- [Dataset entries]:
====================
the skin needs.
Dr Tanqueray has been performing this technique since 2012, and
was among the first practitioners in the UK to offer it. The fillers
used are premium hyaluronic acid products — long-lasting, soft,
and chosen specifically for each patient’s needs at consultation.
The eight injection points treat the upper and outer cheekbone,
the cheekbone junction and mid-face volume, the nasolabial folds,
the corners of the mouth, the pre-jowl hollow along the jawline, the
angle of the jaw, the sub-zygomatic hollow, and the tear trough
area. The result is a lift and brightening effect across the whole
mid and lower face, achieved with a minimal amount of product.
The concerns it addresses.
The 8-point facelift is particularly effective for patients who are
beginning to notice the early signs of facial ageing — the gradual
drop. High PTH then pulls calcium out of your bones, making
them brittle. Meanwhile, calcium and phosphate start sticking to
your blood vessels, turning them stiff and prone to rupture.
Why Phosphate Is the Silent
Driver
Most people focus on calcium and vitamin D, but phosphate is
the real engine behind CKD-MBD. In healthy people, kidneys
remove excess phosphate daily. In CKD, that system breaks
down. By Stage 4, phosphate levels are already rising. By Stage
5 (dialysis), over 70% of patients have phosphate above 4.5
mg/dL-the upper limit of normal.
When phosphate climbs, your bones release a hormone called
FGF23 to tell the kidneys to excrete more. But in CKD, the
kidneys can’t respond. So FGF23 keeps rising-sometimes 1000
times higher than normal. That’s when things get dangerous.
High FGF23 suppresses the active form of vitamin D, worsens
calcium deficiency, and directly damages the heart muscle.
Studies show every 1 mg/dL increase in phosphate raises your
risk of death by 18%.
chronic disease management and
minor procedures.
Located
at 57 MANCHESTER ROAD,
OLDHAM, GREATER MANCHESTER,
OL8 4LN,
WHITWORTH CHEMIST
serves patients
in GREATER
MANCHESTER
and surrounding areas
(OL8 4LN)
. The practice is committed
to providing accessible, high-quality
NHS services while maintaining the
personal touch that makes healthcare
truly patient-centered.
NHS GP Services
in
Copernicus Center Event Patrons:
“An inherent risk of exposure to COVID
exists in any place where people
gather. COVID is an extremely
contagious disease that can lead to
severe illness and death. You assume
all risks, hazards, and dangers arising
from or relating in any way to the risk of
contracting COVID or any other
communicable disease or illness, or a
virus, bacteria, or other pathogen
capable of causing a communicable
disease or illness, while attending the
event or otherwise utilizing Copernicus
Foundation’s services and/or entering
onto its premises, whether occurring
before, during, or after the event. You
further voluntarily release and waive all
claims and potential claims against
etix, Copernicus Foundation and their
====================
- [What needs to be done]: Look through the entries above, find each line containing "your", and copy it.

- [Task answer]:
drop. High PTH then pulls calcium out of your bones, making
your blood vessels, turning them stiff and prone to rupture.
When phosphate climbs, your bones release a hormone called
Studies show every 1 mg/dL increase in phosphate raises your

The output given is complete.